Uterine Spindle Cell Sarcoma Presenting With Lower Gastrointestinal Bleeding: A Case Report
Ahmad Habbas, Ismail Althunibat, Shatha Elemian, Byron Okwesili, Abdul Aishat Abiola, Laith Sorour, Amro Al Radaideh, Andre Fedida

TL;DR
A rare case of uterine spindle cell sarcoma presented as lower gastrointestinal bleeding in an elderly woman, highlighting unusual symptoms of this aggressive cancer.
Contribution
This case report adds to the limited literature on uterine spindle cell sarcoma presenting with atypical gastrointestinal symptoms.
Findings
A 79-year-old woman presented with lower GI bleeding, constipation, and weight loss due to uterine spindle cell sarcoma.
Colonoscopy revealed an ulcerated mass in the sigmoid colon, confirmed as high-grade spindle cell sarcoma via biopsy.
The mass was unresectable, leading to chemotherapy as the primary treatment.
Abstract
This case report presents a rare clinical manifestation of uterine spindle cell sarcoma, an aggressive and uncommon malignancy, in a 79-year-old female patient. The patient presented with lower gastrointestinal (GI) bleeding, constipation, and significant weight loss.
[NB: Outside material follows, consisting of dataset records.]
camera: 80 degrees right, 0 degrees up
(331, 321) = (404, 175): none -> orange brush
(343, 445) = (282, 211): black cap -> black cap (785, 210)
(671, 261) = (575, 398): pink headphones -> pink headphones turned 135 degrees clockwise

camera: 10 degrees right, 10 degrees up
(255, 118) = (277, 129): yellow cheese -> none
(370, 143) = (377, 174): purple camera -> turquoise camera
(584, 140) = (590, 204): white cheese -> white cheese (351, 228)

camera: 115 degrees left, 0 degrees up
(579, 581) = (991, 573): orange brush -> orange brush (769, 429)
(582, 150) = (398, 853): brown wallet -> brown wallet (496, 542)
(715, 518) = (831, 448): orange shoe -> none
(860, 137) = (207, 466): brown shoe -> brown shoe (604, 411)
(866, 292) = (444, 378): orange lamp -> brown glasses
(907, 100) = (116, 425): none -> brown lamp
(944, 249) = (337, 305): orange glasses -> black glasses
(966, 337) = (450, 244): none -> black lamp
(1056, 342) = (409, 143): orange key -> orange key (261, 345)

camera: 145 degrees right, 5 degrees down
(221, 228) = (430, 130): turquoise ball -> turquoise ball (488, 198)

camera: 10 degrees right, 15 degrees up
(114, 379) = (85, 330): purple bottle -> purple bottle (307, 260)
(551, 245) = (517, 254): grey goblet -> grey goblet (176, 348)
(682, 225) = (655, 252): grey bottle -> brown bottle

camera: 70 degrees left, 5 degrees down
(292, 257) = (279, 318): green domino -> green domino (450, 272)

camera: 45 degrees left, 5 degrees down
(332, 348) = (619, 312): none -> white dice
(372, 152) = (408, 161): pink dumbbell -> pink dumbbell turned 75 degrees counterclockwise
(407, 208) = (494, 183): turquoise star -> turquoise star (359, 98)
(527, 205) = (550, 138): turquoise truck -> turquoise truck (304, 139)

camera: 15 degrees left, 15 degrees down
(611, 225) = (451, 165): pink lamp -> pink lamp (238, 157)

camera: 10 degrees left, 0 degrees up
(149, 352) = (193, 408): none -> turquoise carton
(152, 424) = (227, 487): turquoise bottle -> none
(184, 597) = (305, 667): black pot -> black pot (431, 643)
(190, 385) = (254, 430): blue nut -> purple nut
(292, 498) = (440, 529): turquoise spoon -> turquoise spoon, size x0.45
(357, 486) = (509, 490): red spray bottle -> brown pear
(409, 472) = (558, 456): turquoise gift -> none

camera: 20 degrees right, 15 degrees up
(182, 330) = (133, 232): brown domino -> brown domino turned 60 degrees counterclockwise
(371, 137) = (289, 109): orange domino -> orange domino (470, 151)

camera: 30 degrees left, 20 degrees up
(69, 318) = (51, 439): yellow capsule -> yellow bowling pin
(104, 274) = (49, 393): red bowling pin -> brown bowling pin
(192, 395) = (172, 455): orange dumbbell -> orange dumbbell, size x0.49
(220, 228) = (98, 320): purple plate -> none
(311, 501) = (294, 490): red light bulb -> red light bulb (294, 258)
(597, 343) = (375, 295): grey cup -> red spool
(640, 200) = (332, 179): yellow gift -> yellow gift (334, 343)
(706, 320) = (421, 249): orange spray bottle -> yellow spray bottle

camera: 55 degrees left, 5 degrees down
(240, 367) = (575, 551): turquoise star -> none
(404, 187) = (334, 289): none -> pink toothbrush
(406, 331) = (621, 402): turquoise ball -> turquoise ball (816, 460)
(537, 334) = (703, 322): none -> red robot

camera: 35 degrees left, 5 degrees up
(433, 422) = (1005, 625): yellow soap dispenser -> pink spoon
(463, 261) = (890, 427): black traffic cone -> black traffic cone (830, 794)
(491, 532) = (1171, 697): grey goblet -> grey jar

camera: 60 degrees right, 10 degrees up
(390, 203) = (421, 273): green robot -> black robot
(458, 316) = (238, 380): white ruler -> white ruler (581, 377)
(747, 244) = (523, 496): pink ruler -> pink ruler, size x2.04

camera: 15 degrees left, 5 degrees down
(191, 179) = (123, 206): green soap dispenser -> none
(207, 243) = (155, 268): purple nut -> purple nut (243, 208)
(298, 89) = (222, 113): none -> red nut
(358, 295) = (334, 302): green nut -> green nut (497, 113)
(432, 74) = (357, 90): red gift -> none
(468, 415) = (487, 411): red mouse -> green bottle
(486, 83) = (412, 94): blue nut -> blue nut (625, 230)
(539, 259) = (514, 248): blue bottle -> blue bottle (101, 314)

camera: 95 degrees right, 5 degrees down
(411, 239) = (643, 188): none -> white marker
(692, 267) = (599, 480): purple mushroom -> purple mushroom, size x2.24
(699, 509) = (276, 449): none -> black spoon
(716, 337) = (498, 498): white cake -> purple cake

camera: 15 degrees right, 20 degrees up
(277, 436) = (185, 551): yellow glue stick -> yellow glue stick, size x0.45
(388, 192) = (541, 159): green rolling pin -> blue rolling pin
Colonoscopy identified an infiltrative, ulcerated mass within the sigmoid colon, later confirmed by biopsy as a high-grade spindle cell sarcoma of uterine origin. Given the unresectable status of the mass, chemotherapy was initiated as the primary treatment. This report discusses the diagnostic challenges and highlights the importance of considering atypical presentations in patients with lower GI bleeding and weight loss.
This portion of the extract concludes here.